The Abolitionist, or those who wanted to abolish slavery, believed that slavery violated many rights and beliefs held by the American nation. They argued that capturing others and forcing them into labor was a direct violation of the constitutions inalienable rights: life, liberty, and the pursuit of happiness. Even though at the time we were plagued with extreme racism against blacks (some to the extent of believing that blacks were of a sub-human species), the abolitionist argued that everyone should be given the opportunity to have these rights, regardless of race. They strengthened this point by using scriptures directly taken from the Christian bible.

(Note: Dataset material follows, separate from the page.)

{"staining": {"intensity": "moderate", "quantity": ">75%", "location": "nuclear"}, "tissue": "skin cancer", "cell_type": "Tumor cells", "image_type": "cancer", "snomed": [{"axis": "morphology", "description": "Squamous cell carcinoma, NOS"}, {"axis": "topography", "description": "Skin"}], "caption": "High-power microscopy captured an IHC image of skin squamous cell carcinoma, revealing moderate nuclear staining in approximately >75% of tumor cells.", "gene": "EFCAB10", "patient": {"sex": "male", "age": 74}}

Scriptures such as Matt 7:12 “…do to others what you would have them do to you…”,backed up their point that capturing others for forced labor was morally wrong.
Other scripture such as Col 4:1 “Masters, grant to your slaves justice and fairness, knowing that you too have a Master in heaven”, aided their next major argument against slavery; the treatment of slaves. Many slave holders, or to the slaves, masters, were brutal in the treatment of their laborers. Cruel forms of punishment were used against those slaves who were rebellious or did not work to their master’s standards, but rarely did a slave holder kill their slaves. At up to $2000, the were much too valuable “property” to simply kill. This treatment outraged the abolitionist, and the debate raged on.

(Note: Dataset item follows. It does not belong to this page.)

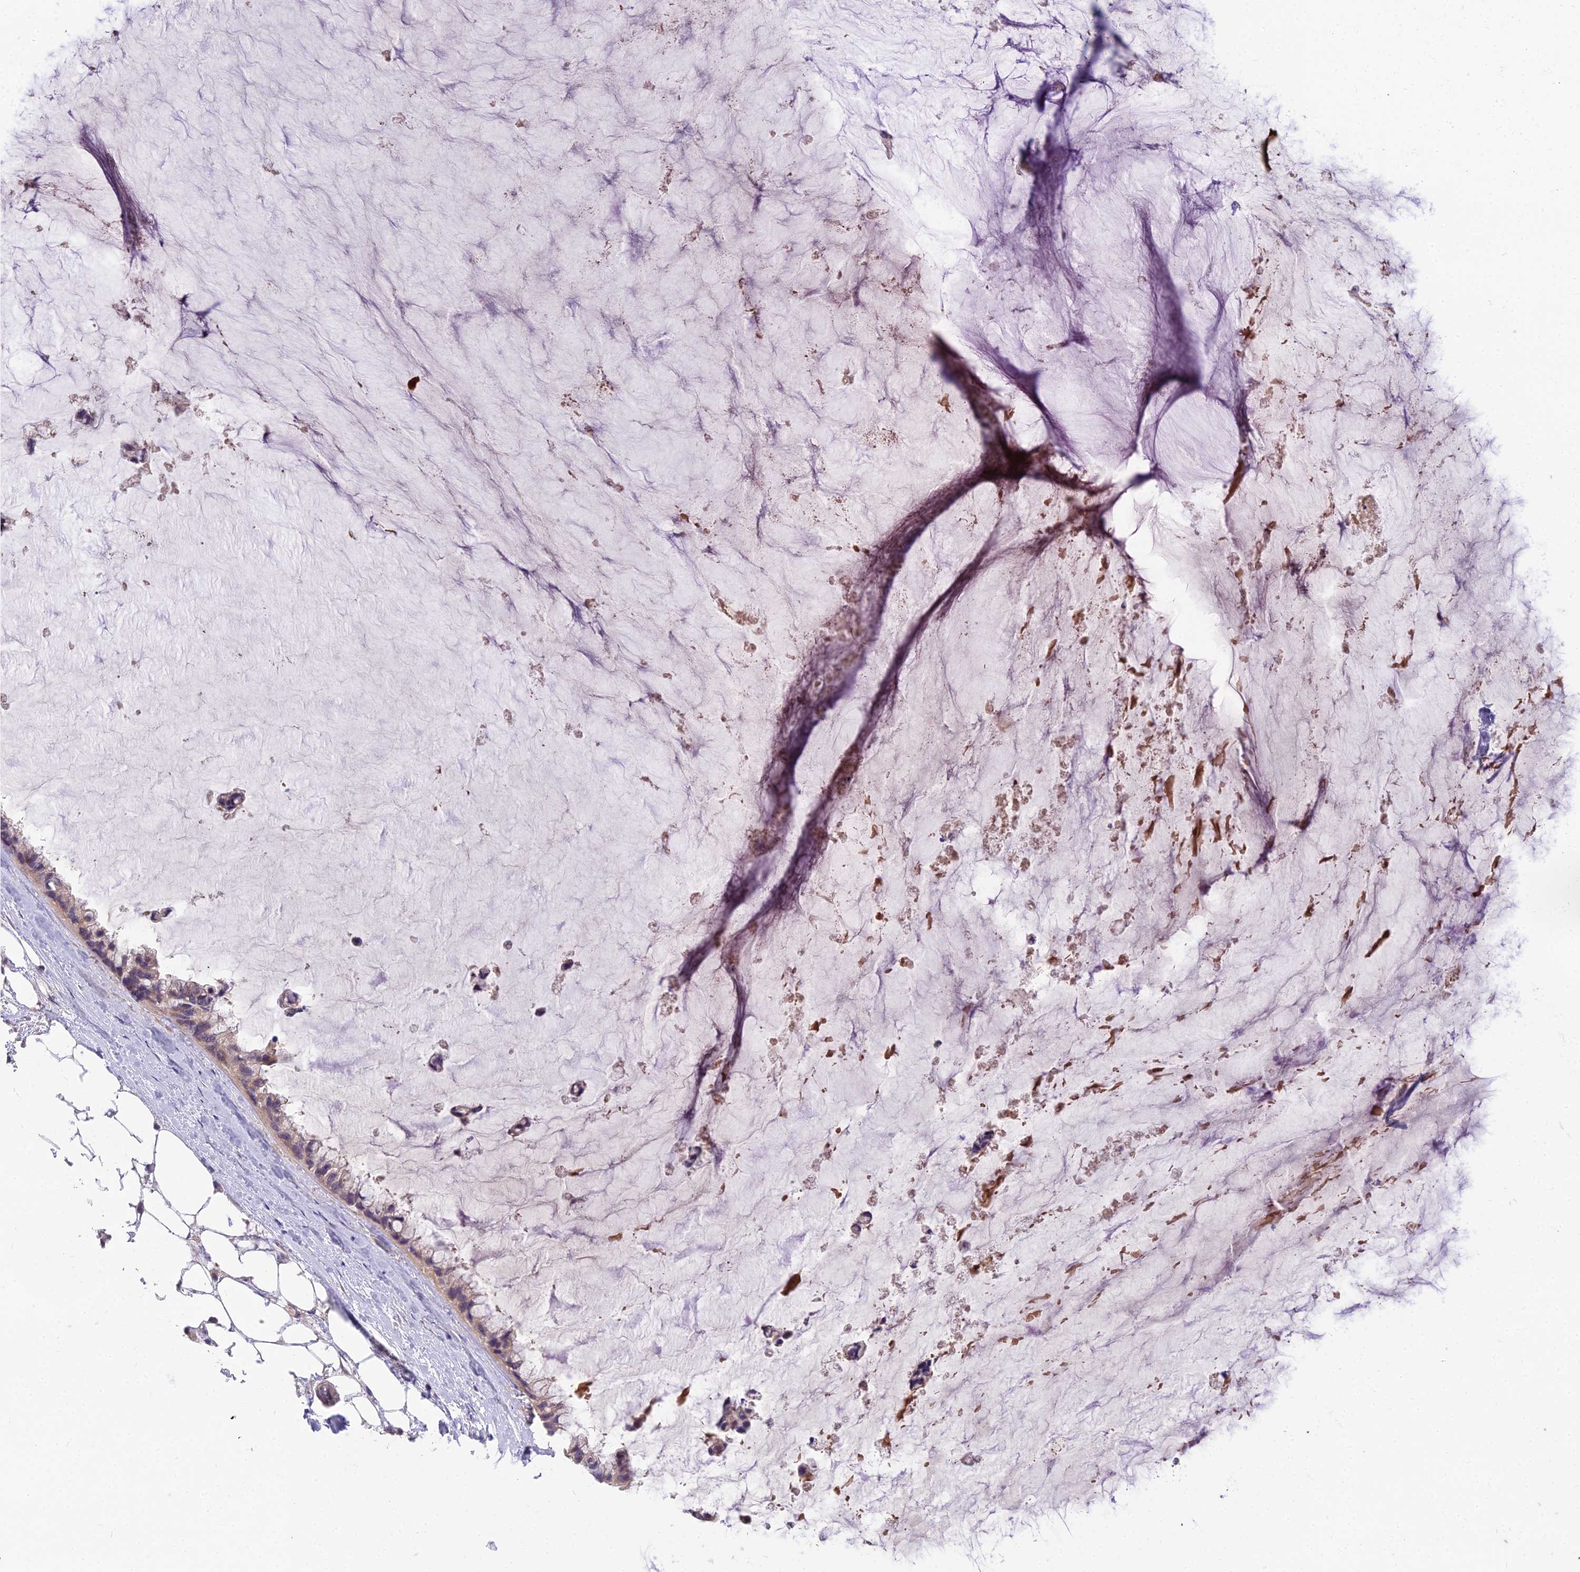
{"staining": {"intensity": "negative", "quantity": "none", "location": "none"}, "tissue": "ovarian cancer", "cell_type": "Tumor cells", "image_type": "cancer", "snomed": [{"axis": "morphology", "description": "Cystadenocarcinoma, mucinous, NOS"}, {"axis": "topography", "description": "Ovary"}], "caption": "The immunohistochemistry histopathology image has no significant positivity in tumor cells of ovarian cancer tissue. The staining was performed using DAB to visualize the protein expression in brown, while the nuclei were stained in blue with hematoxylin (Magnification: 20x).", "gene": "ZNF333", "patient": {"sex": "female", "age": 39}}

The slave holders of the south presented many valid arguments. The southern states stated that abolishing slavery would be devastating to the economy of America. Three of the nations largest crops, cotton, tobacco, and rice, were profitable only because of slave labor. Such a large amount of workers were needed, that slavery was one of their only options that would not cost more than the money they made from their cash crops themselves. Slavery was cheaper because the slaves worked consistently, as opposed to laborers of the north who were in constant competion of each other, and in and out of work. If slavery were to be outlawed, these crops would eventually fail, causing an economic turmoil in the nation. Profits made from trading with other counties would plummet and, the north would also be greatly affected because the only way many of the industrial workers in the north could afford clothing was to wear those made of the cotton imported from the south. This led to their next point against abolitionist. Wage Slavery. Although abolitionist believed the north was giving their civilians their freedom rights, the
only choice for most of the northern laborers was to work or starve. Many parents were forced to sell their children into contracts with companies as soon as they were old enough to work (5-6 yrs. old by northern standards), just so they could help their families survive. The south argued that working conditions for children laborers in the north were worse than their slaves of the south, and at wages of just cents a day, and no guarantee of food, shelter, or clothes, the slaves were virtually living in a paradise. The slave holders also used the bible to their advantage, much like the north. Verses such as Col 3:22 “Slaves, in all things obey those who are your masters on earth, not with external service, as those who merely please men, but with sincerity of heart, fearing the Lord.”, not only strengthened the south’s case morally but it was also useful in keeping their slaves in line during sermons when they were “christianizing” them. The most prominent point though, was that slavery, was legal.
Both the north and the south contributed many viable points, but in the end, slavery was abolished. Its final days ended when Abraham Lincoln signed the Emancipation Proclamation, freeing all of the enslaved blacks of the south. Even though the north won, I believe the answer to this debate over slavery lays somewhere between both arguments. All great societies throughout history have been built largely on slavery, but the oppressing of a people for racial reasons is what I believe to be morally wrong. Whether strong-willed opinions or compromise wins out is always up to us as a democratic nation.